Robert J. Sawyer is one of my favorite science-fiction writer ever since I discovered the Neanderthal Parallax trilogy: Hominids / Humans / Hybrids (highly recommended). I have worked my way through almost everything he has written and getting a new book by him is always a source of great anticipation.
His latest book, WWW: Wake is the first volume in another trilogy to come. Because it is a first volume, there is a lot of exposition work being done throughout. Different narrative threads are initiated without coming to any conclusions (the Chinese storyline or the Hobo storyline). I guess we’ll have to wait for that in the next volume.
The story, in this first installment, focuses on Caitlin Decter, a blind American teenager, who undergoes an experimental procedure that allows her to regain sight in one eye. However, in addition to seeing the real world, Caitlin becomes also able to see the World Wide Web (if they ever make a movie out of this, the visuals to represent Websight – seeing the web – should be interesting). Furthermore, there seems to be something more than the Web. Some form of consciousness has emerged as well and is getting smarter pretty fast.
This, of course, lays out a few question that, I am guessing, the next volumes will tackle. What is the entity, exactly? What kind of moral being is it? What are its intentions (now that it can figure that out)?
The book spends a lot of space on Caitlin herself, giving her multiple layers and complexities. She is a teenager, with all the baggage that goes with that. She suffers from having an aloof father (who, we learn later, is actually autistic) and a bright mother who gave up her own professional ambitions. Caitlin is also a math genius and thoroughly a millenial whose disability does not seem an impairment when it comes to using Web 2.0 stuff. Having positioned her as such a stable character, then, the book focuses on her adaptation to being able to see (both the real world and the Web).
This is a common pattern for Sawyer. Several of his books are constructed in a similar fashion: an internal transformation of the main character drives the plot. This is also the case in Rollback, Minscan, or Frameshift. These transformations involve personal questioning regarding identity and morality as well as one’s place in the world. The pattern is from the inside out.

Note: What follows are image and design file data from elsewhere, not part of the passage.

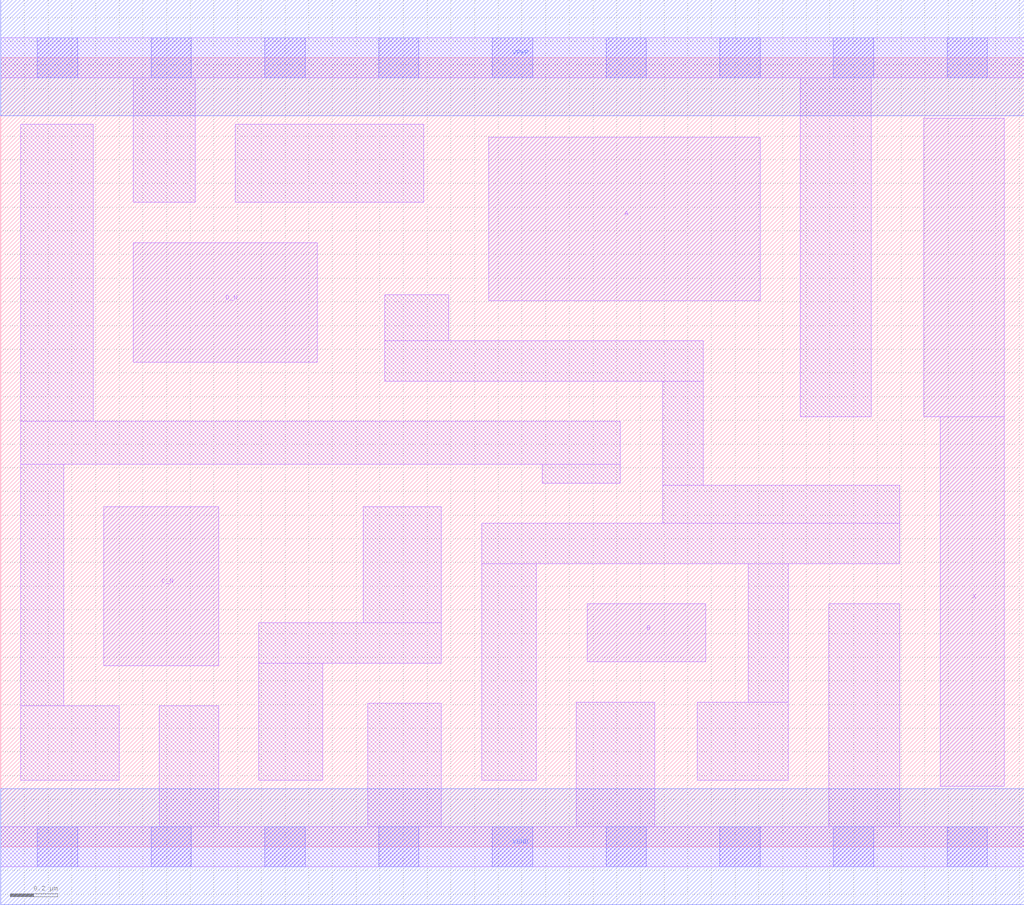
<source format=lef>
# Copyright 2020 The SkyWater PDK Authors
#
# Licensed under the Apache License, Version 2.0 (the "License");
# you may not use this file except in compliance with the License.
# You may obtain a copy of the License at
#
#     https://www.apache.org/licenses/LICENSE-2.0
#
# Unless required by applicable law or agreed to in writing, software
# distributed under the License is distributed on an "AS IS" BASIS,
# WITHOUT WARRANTIES OR CONDITIONS OF ANY KIND, either express or implied.
# See the License for the specific language governing permissions and
# limitations under the License.
#
# SPDX-License-Identifier: Apache-2.0

VERSION 5.7 ;
  NAMESCASESENSITIVE ON ;
  NOWIREEXTENSIONATPIN ON ;
  DIVIDERCHAR "/" ;
  BUSBITCHARS "[]" ;
UNITS
  DATABASE MICRONS 200 ;
END UNITS
MACRO sky130_fd_sc_lp__or4bb_1
  CLASS CORE ;
  FOREIGN sky130_fd_sc_lp__or4bb_1 ;
  ORIGIN  0.000000  0.000000 ;
  SIZE  4.320000 BY  3.330000 ;
  SYMMETRY X Y R90 ;
  SITE unit ;
  PIN A
    ANTENNAGATEAREA  0.126000 ;
    DIRECTION INPUT ;
    USE SIGNAL ;
    PORT
      LAYER li1 ;
        RECT 2.060000 2.305000 3.205000 2.995000 ;
    END
  END A
  PIN B
    ANTENNAGATEAREA  0.126000 ;
    DIRECTION INPUT ;
    USE SIGNAL ;
    PORT
      LAYER li1 ;
        RECT 2.475000 0.780000 2.975000 1.025000 ;
    END
  END B
  PIN C_N
    ANTENNAGATEAREA  0.126000 ;
    DIRECTION INPUT ;
    USE SIGNAL ;
    PORT
      LAYER li1 ;
        RECT 0.435000 0.765000 0.920000 1.435000 ;
    END
  END C_N
  PIN D_N
    ANTENNAGATEAREA  0.126000 ;
    DIRECTION INPUT ;
    USE SIGNAL ;
    PORT
      LAYER li1 ;
        RECT 0.560000 2.045000 1.335000 2.550000 ;
    END
  END D_N
  PIN X
    ANTENNADIFFAREA  0.556500 ;
    DIRECTION OUTPUT ;
    USE SIGNAL ;
    PORT
      LAYER li1 ;
        RECT 3.895000 1.815000 4.235000 3.075000 ;
        RECT 3.965000 0.255000 4.235000 1.815000 ;
    END
  END X
  PIN VGND
    DIRECTION INOUT ;
    USE GROUND ;
    PORT
      LAYER met1 ;
        RECT 0.000000 -0.245000 4.320000 0.245000 ;
    END
  END VGND
  PIN VPWR
    DIRECTION INOUT ;
    USE POWER ;
    PORT
      LAYER met1 ;
        RECT 0.000000 3.085000 4.320000 3.575000 ;
    END
  END VPWR
  OBS
    LAYER li1 ;
      RECT 0.000000 -0.085000 4.320000 0.085000 ;
      RECT 0.000000  3.245000 4.320000 3.415000 ;
      RECT 0.085000  0.280000 0.500000 0.595000 ;
      RECT 0.085000  0.595000 0.265000 1.615000 ;
      RECT 0.085000  1.615000 2.615000 1.795000 ;
      RECT 0.085000  1.795000 0.390000 3.050000 ;
      RECT 0.560000  2.720000 0.820000 3.245000 ;
      RECT 0.670000  0.085000 0.920000 0.595000 ;
      RECT 0.990000  2.720000 1.785000 3.050000 ;
      RECT 1.090000  0.280000 1.360000 0.775000 ;
      RECT 1.090000  0.775000 1.860000 0.945000 ;
      RECT 1.530000  0.945000 1.860000 1.435000 ;
      RECT 1.550000  0.085000 1.860000 0.605000 ;
      RECT 1.620000  1.965000 2.965000 2.135000 ;
      RECT 1.620000  2.135000 1.890000 2.330000 ;
      RECT 2.030000  0.280000 2.260000 1.195000 ;
      RECT 2.030000  1.195000 3.795000 1.365000 ;
      RECT 2.285000  1.535000 2.615000 1.615000 ;
      RECT 2.430000  0.085000 2.760000 0.610000 ;
      RECT 2.795000  1.365000 3.795000 1.525000 ;
      RECT 2.795000  1.525000 2.965000 1.965000 ;
      RECT 2.940000  0.280000 3.325000 0.610000 ;
      RECT 3.155000  0.610000 3.325000 1.195000 ;
      RECT 3.375000  1.815000 3.675000 3.245000 ;
      RECT 3.495000  0.085000 3.795000 1.025000 ;
    LAYER mcon ;
      RECT 0.155000 -0.085000 0.325000 0.085000 ;
      RECT 0.155000  3.245000 0.325000 3.415000 ;
      RECT 0.635000 -0.085000 0.805000 0.085000 ;
      RECT 0.635000  3.245000 0.805000 3.415000 ;
      RECT 1.115000 -0.085000 1.285000 0.085000 ;
      RECT 1.115000  3.245000 1.285000 3.415000 ;
      RECT 1.595000 -0.085000 1.765000 0.085000 ;
      RECT 1.595000  3.245000 1.765000 3.415000 ;
      RECT 2.075000 -0.085000 2.245000 0.085000 ;
      RECT 2.075000  3.245000 2.245000 3.415000 ;
      RECT 2.555000 -0.085000 2.725000 0.085000 ;
      RECT 2.555000  3.245000 2.725000 3.415000 ;
      RECT 3.035000 -0.085000 3.205000 0.085000 ;
      RECT 3.035000  3.245000 3.205000 3.415000 ;
      RECT 3.515000 -0.085000 3.685000 0.085000 ;
      RECT 3.515000  3.245000 3.685000 3.415000 ;
      RECT 3.995000 -0.085000 4.165000 0.085000 ;
      RECT 3.995000  3.245000 4.165000 3.415000 ;
  END
END sky130_fd_sc_lp__or4bb_1
END LIBRARY

</source>
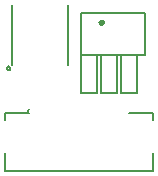
<source format=gto>
G75*
%MOIN*%
%OFA0B0*%
%FSLAX25Y25*%
%IPPOS*%
%LPD*%
%AMOC8*
5,1,8,0,0,1.08239X$1,22.5*
%
%ADD10C,0.00600*%
%ADD11C,0.00500*%
%ADD12C,0.00984*%
%ADD13C,0.00800*%
D10*
X0031438Y0014933D02*
X0081038Y0014933D01*
X0081038Y0020733D01*
X0081038Y0032033D02*
X0081038Y0034233D01*
X0072938Y0034233D01*
X0052437Y0050235D02*
X0052437Y0070332D01*
X0033839Y0070332D02*
X0033839Y0050235D01*
X0039538Y0035433D02*
X0038938Y0034233D01*
X0039538Y0034233D02*
X0031438Y0034233D01*
X0031438Y0032033D01*
X0031438Y0020733D02*
X0031438Y0014933D01*
D11*
X0032223Y0049203D02*
X0032225Y0049250D01*
X0032231Y0049297D01*
X0032241Y0049344D01*
X0032254Y0049389D01*
X0032272Y0049433D01*
X0032293Y0049475D01*
X0032317Y0049516D01*
X0032345Y0049554D01*
X0032376Y0049590D01*
X0032410Y0049623D01*
X0032446Y0049653D01*
X0032485Y0049680D01*
X0032526Y0049704D01*
X0032569Y0049724D01*
X0032613Y0049740D01*
X0032659Y0049753D01*
X0032705Y0049762D01*
X0032753Y0049767D01*
X0032800Y0049768D01*
X0032847Y0049765D01*
X0032894Y0049758D01*
X0032940Y0049747D01*
X0032985Y0049733D01*
X0033029Y0049714D01*
X0033070Y0049692D01*
X0033110Y0049667D01*
X0033148Y0049638D01*
X0033183Y0049607D01*
X0033216Y0049572D01*
X0033245Y0049535D01*
X0033271Y0049496D01*
X0033294Y0049454D01*
X0033313Y0049411D01*
X0033329Y0049366D01*
X0033341Y0049320D01*
X0033349Y0049274D01*
X0033353Y0049227D01*
X0033353Y0049179D01*
X0033349Y0049132D01*
X0033341Y0049086D01*
X0033329Y0049040D01*
X0033313Y0048995D01*
X0033294Y0048952D01*
X0033271Y0048910D01*
X0033245Y0048871D01*
X0033216Y0048834D01*
X0033183Y0048799D01*
X0033148Y0048768D01*
X0033110Y0048739D01*
X0033071Y0048714D01*
X0033029Y0048692D01*
X0032985Y0048673D01*
X0032940Y0048659D01*
X0032894Y0048648D01*
X0032847Y0048641D01*
X0032800Y0048638D01*
X0032753Y0048639D01*
X0032705Y0048644D01*
X0032659Y0048653D01*
X0032613Y0048666D01*
X0032569Y0048682D01*
X0032526Y0048702D01*
X0032485Y0048726D01*
X0032446Y0048753D01*
X0032410Y0048783D01*
X0032376Y0048816D01*
X0032345Y0048852D01*
X0032317Y0048890D01*
X0032293Y0048931D01*
X0032272Y0048973D01*
X0032254Y0049017D01*
X0032241Y0049062D01*
X0032231Y0049109D01*
X0032225Y0049156D01*
X0032223Y0049203D01*
X0056908Y0053447D02*
X0056908Y0067620D01*
X0078168Y0067620D01*
X0078168Y0053447D01*
X0056908Y0053447D01*
D12*
X0063044Y0064470D02*
X0063046Y0064517D01*
X0063052Y0064563D01*
X0063061Y0064609D01*
X0063075Y0064653D01*
X0063092Y0064697D01*
X0063113Y0064738D01*
X0063137Y0064778D01*
X0063164Y0064816D01*
X0063195Y0064851D01*
X0063228Y0064884D01*
X0063264Y0064914D01*
X0063303Y0064940D01*
X0063343Y0064964D01*
X0063385Y0064983D01*
X0063429Y0065000D01*
X0063474Y0065012D01*
X0063520Y0065021D01*
X0063566Y0065026D01*
X0063613Y0065027D01*
X0063659Y0065024D01*
X0063705Y0065017D01*
X0063751Y0065006D01*
X0063795Y0064992D01*
X0063838Y0064974D01*
X0063879Y0064952D01*
X0063919Y0064927D01*
X0063956Y0064899D01*
X0063991Y0064868D01*
X0064023Y0064834D01*
X0064052Y0064797D01*
X0064077Y0064759D01*
X0064100Y0064718D01*
X0064119Y0064675D01*
X0064134Y0064631D01*
X0064146Y0064586D01*
X0064154Y0064540D01*
X0064158Y0064493D01*
X0064158Y0064447D01*
X0064154Y0064400D01*
X0064146Y0064354D01*
X0064134Y0064309D01*
X0064119Y0064265D01*
X0064100Y0064222D01*
X0064077Y0064181D01*
X0064052Y0064143D01*
X0064023Y0064106D01*
X0063991Y0064072D01*
X0063956Y0064041D01*
X0063919Y0064013D01*
X0063880Y0063988D01*
X0063838Y0063966D01*
X0063795Y0063948D01*
X0063751Y0063934D01*
X0063705Y0063923D01*
X0063659Y0063916D01*
X0063613Y0063913D01*
X0063566Y0063914D01*
X0063520Y0063919D01*
X0063474Y0063928D01*
X0063429Y0063940D01*
X0063385Y0063957D01*
X0063343Y0063976D01*
X0063303Y0064000D01*
X0063264Y0064026D01*
X0063228Y0064056D01*
X0063195Y0064089D01*
X0063164Y0064124D01*
X0063137Y0064162D01*
X0063113Y0064202D01*
X0063092Y0064243D01*
X0063075Y0064287D01*
X0063061Y0064331D01*
X0063052Y0064377D01*
X0063046Y0064423D01*
X0063044Y0064470D01*
D13*
X0063482Y0053433D02*
X0068994Y0053433D01*
X0068994Y0040834D01*
X0063482Y0040834D01*
X0063482Y0053433D01*
X0062344Y0053433D02*
X0056832Y0053433D01*
X0056832Y0040834D01*
X0062344Y0040834D01*
X0062344Y0053433D01*
X0070182Y0053433D02*
X0075694Y0053433D01*
X0075694Y0040834D01*
X0070182Y0040834D01*
X0070182Y0053433D01*
M02*

</source>
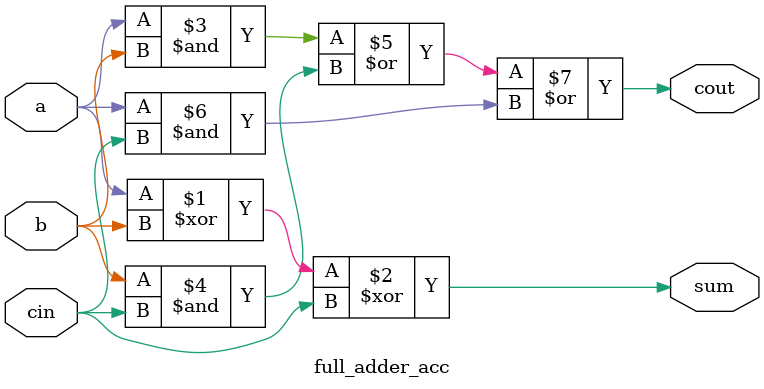
<source format=v>
module full_adder_acc(
    input  wire a,
    input  wire b,
    input  wire cin,
    output wire cout,
    output wire sum
);
    assign sum = a ^ b ^ cin;
    assign cout = (a & b) | (b & cin) | (a & cin);

endmodule
</source>
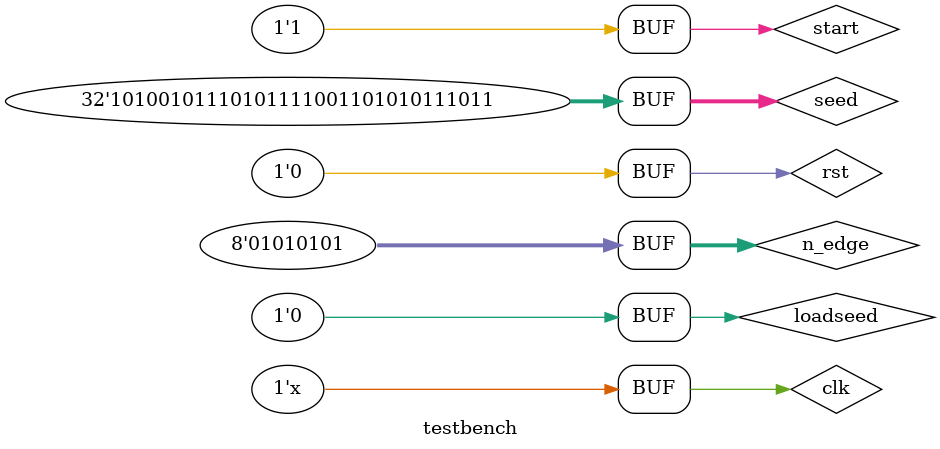
<source format=v>
`include "placement_top.v"
module testbench#(
    parameter grid_size = 9,
    parameter rand_width = 4,

    parameter max_edges_width = 8,

    parameter mem_edges_depth = 8,
    parameter mem_edges_width = 8,

    parameter mem_offset_depth = 6,
    parameter mem_offset_width = 4,

    parameter mem_position_depth = 7,
    parameter mem_position_width = 5,

    parameter mem_grid_depth = 7,
    parameter mem_grid_width = 8

)();
  reg clk, rst, start, loadseed;
  reg [32-1:0] seed;
  reg [max_edges_width-1:0] n_edge;

  initial begin
    clk = 0;
    rst = 0;
    start = 0;
    loadseed = 0;
    seed = 60879648823995;
    n_edge = 85;
    #1
    rst = 1;
    #3
    rst = 0;
    #1
    loadseed = 1;
    #1
    loadseed = 0;
    #1
    start = 1;
  end

  always #1 clk = ~clk;

  placement_top #(
  .grid_size(grid_size),
  .rand_width(rand_width),
  .max_edges_width(max_edges_width),
  .mem_edges_depth(mem_edges_depth),
  .mem_edges_width(mem_edges_width),
  .mem_offset_depth(mem_offset_depth),
  .mem_offset_width(mem_offset_width),
  .mem_position_depth(mem_position_depth),
  .mem_position_width(mem_position_width),
  .mem_grid_depth(mem_grid_depth),
  .mem_grid_width(mem_grid_width)
  ) p1 (
  .clk(clk),
  .rst(rst),
  .start(start),
  .loadseed(loadseed),
  .seed(seed),
  .n_edge(n_edge)
  );
endmodule

</source>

This is somewhat the opposite pattern that is found in Robert Charles Wilson’s work when the transformation is usually social first, impacting everyone (and the main characters) in different fashion (from the outside in). Which is why the sociologist in me is usually a little happier with RCW’s work… which is why I initially said that sawyer is one of my favorites. RCW holds the title (Julian Comstock can’t arrive fast enough). Robert Sawyer is a solid number two.
That being said, Wake is, like all of Sawyer’s novels I have read, a page-turner. The least interesting parts, to me, were the initial monologues of the web-dwelling entity. The whole book is first-person narrations from the different characters involved: Caitlin, the entity, Shoshanna the primatologist, or Sinanthropus the Chinese blogger.
So, Sawyer has laid out a trail of crumbs for us. What is the link between all these things: a blind girl regaining her sight, a web-dwelling entity getting smarter, a Chimp who can paint portraits, a Chinese blogger constantly trying to dodge the police state? And what does this all have to do with an epidemic in China? There are other chracters involved, who are also not, thankfully, caricatures: Caitlin’s parents, Dr Kuroda (the Japanese scientist whose procedure restored Caitlin’s vision), Dr Qang Li the Chinese epidemiologist in charge of monitoring the brutal epidemic in a rural region of China or even Caitlin’s Muslim friend, Bashira, not to forget Hobo the primate.
It is indeed a rich novel, with multiple layers that will probably tackle the ideas that seem dear to Sawyer (consciousness, for instance) all woven into an entertaining narrative. I hope he churns out the next volumes of the trilogy faster than Charles Stross with the Merchant Princes series.